Prof North and her research team are renowned internationally for their previous discovery that ACTN3 variants have a major influence on muscle performance in elite athletes and on muscle mass and strength in the general population. ACTN3 has been dubbed the ‘gene for speed’ due to its link with sprint performance ability.
As a result of these findings, testing for the ACTN3 gene will likely become a part of a more personalised and targeted approach for the treatment of DMD.
The research was published in Nature Communications.
DMD is a genetic disorder characterised by progressive muscle degeneration and weakness. It is caused by changes in the DMD gene, which is responsible for producing a protein called dystrophin, needed for skeletal and cardiac muscle function. It is linked to the X-chromosome, which means only males are affected.
DMD is usually diagnosed at preschool age due to early signs of muscle weakness, followed by rapid progression of muscle weakness. Without treatment, DMD patients lose their ability to walk between 8-14 years, and can die in their 20s due to respiratory failure.
The problem scientists have encountered when studying the disorder is that the onset and progression varies greatly between patients. Some patients lose their ability to walk years earlier than others with the same disorder, and the rate of decline, making it difficult to determine whether newly developed therapies are making a difference in an individual.
This means that even though many clinical trials are underway to treat DMD, they can often be inconclusive.
The crucial step MCRI’s researchers have taken is to look at the influence of the ACTN3 gene on muscle strength and damage in DMD patients
In 1999, Prof North discovered the unique variant in the ACTN3 gene. Around 20 per cent of the world’s population have a genetic change that means they no longer produce the ACTN3 protein, which affects fast-twitch skeletal muscle fibres (the cells that are required for rapid, forceful movement, such as sprinting and weight-lifting).

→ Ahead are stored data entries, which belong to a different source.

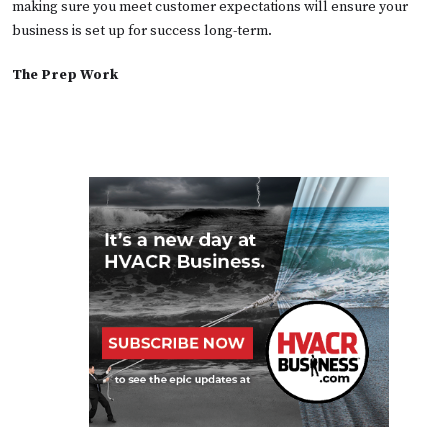
making sure you meet customer expectations will ensure your
business is set up for success long-term.
The Prep Work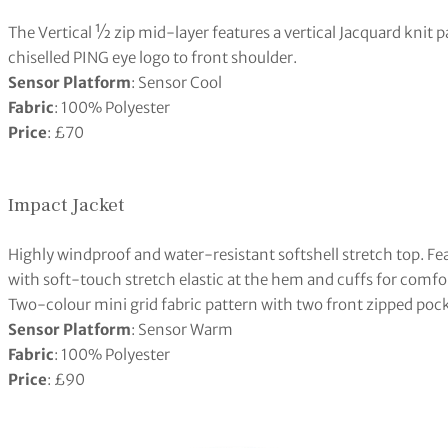
The Vertical ½ zip mid-layer features a vertical Jacquard knit 
chiselled PING eye logo to front shoulder.
Sensor Platform
: Sensor Cool
Fabric
: 100% Polyester
Price
: £70
Impact Jacket
Highly windproof and water-resistant softshell stretch top. F
with soft-touch stretch elastic at the hem and cuffs for comfor
Two-colour mini grid fabric pattern with two front zipped poc
Sensor Platform
: Sensor Warm
Fabric
: 100% Polyester
Price
: £90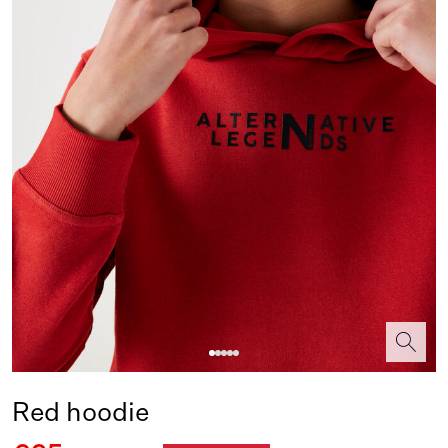
Red hoodie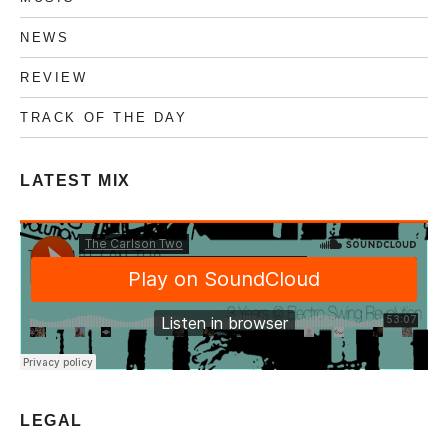
NEWS
REVIEW
TRACK OF THE DAY
LATEST MIX
LEGAL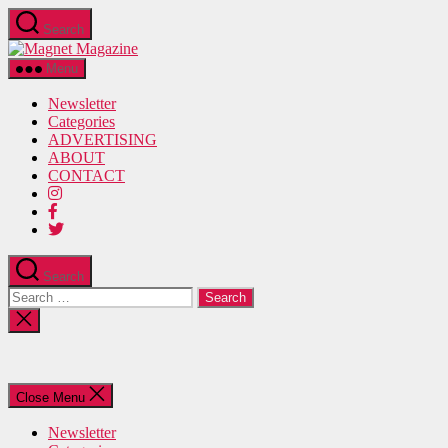
Skip
Search
to
Magnet
the
Magazine
content
Menu
Newsletter
Categories
ADVERTISING
ABOUT
CONTACT
Search
Search
for:
Close
search
Close Menu
Newsletter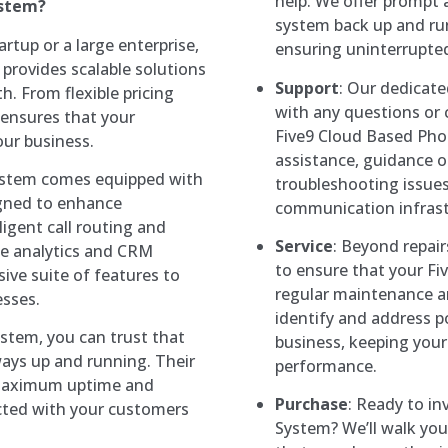
help. We offer prompt a
ystem?
system back up and r
artup or a large enterprise,
ensuring uninterrupte
rovides scalable solutions
Support
: Our dedicate
 From flexible pricing
with any questions or
 ensures that your
Five9 Cloud Based Pho
ur business.
assistance, guidance on
ystem comes equipped with
troubleshooting issues
igned to enhance
communication infrastr
ligent call routing and
Service
: Beyond repai
ime analytics and CRM
to ensure that your F
ive suite of features to
regular maintenance a
sses.
identify and address p
stem, you can trust that
business, keeping you
ays up and running. Their
performance.
 maximum uptime and
Purchase
: Ready to in
nected with your customers
System? We’ll walk you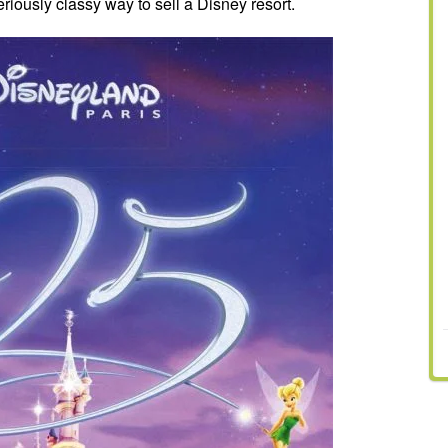
riously classy way to sell a Disney resort.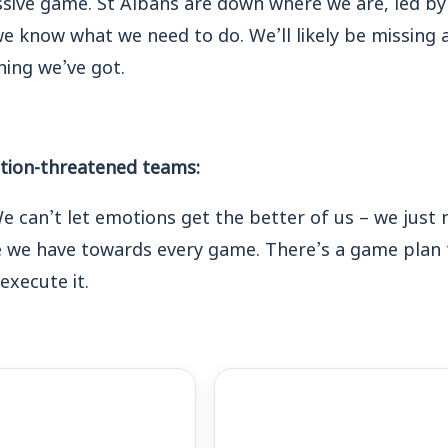
e know what we need to do. We’ll likely be missing a 
hing we’ve got.
ation-threatened teams:
e can’t let emotions get the better of us – we just 
e we have towards every game. There’s a game plan 
execute it.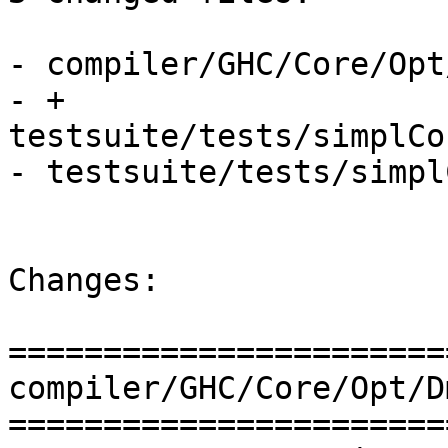
- compiler/GHC/Core/Opt
- + 
testsuite/tests/simplCo
- testsuite/tests/simpl
Changes:

=======================
compiler/GHC/Core/Opt/D
=======================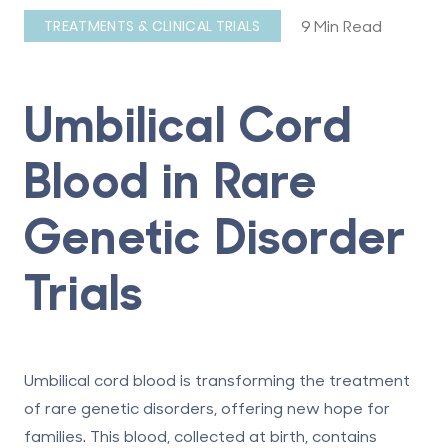
9 Min Read
TREATMENTS & CLINICAL TRIALS
Umbilical Cord
Blood in Rare
Genetic Disorder
Trials
Umbilical cord blood is transforming the treatment
of rare genetic disorders, offering new hope for
families.
This blood, collected at birth, contains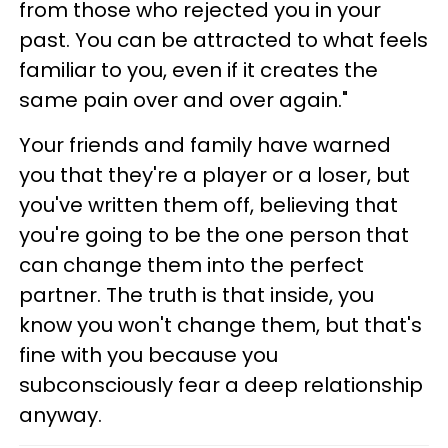
from those who rejected you in your
past. You can be attracted to what feels
familiar to you, even if it creates the
same pain over and over again."
Your friends and family have warned
you that they're a player or a loser, but
you've written them off, believing that
you're going to be the one person that
can change them into the perfect
partner. The truth is that inside, you
know you won't change them, but that's
fine with you because you
subconsciously fear a deep relationship
anyway.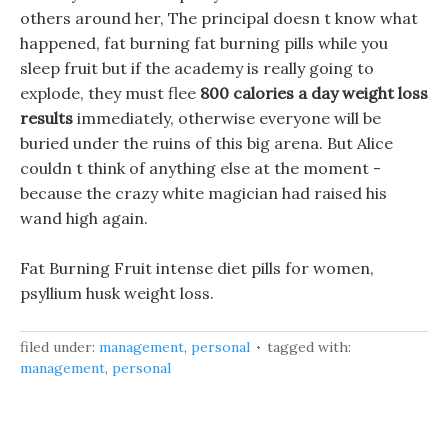
others around her, The principal doesn t know what
happened, fat burning fat burning pills while you
sleep fruit but if the academy is really going to
explode, they must flee
800 calories a day weight loss
results
immediately, otherwise everyone will be
buried under the ruins of this big arena. But Alice
couldn t think of anything else at the moment -
because the crazy white magician had raised his
wand high again.
Fat Burning Fruit intense diet pills for women,
psyllium husk weight loss.
filed under:
management
,
personal
tagged with:
management
,
personal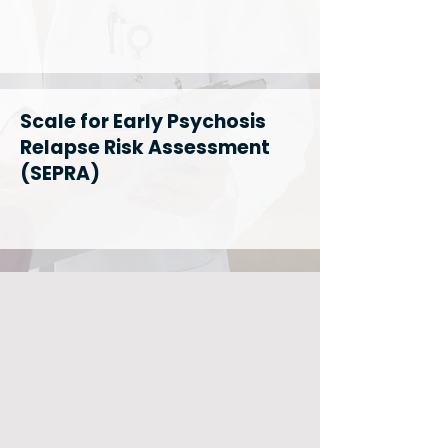
Scale for Early Psychosis
Relapse Risk Assessment
(SEPRA)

Prof North found the absence of ACTN3 to be detrimental to sprint performance but beneficial in endurance events, and that deficiency in ACTN3 was extremely rare in sprint athletes, suggesting the presence of ACTN3 is essential to peak sprint and power muscle performance at the elite level. This discovery has now been replicated in elite athletes from around the world.
“Knowing that ACTN3 significantly influences muscle function at one extreme of peak performance led us to hypothesise that it may also influence muscle strength at the other end of the spectrum, in those with muscle weakness caused by muscle disease,” Prof North explains.
“Understanding the role ACTN3 plays in the severity and nature of individual cases of DMD will guide the selection of effective interventions for patients, potentially aiding the generation of new treatments to improve muscle metabolism, bulk and strength.”
To test the hypothesis, scientists explored the role of ACTN3 in DMD in the laboratory, examining how a deficiency in both ACTN3 and dystrophin protein would manifest.
The resulting analysis showed in disease models of DMD that an absence of ACTN3 and the dystrophin protein contributed to weaker muscles, but was protective against the progressive muscle damage.
“Knowing that ACTN3 contributes to DMD will lead to more controlled clinical trials and more accurate results for standard DMD tests,” Dr Houweling says
“We hope in future to be able to personalise treatments for patients as a result, by enrolling them in programs most relevant to their individual needs.”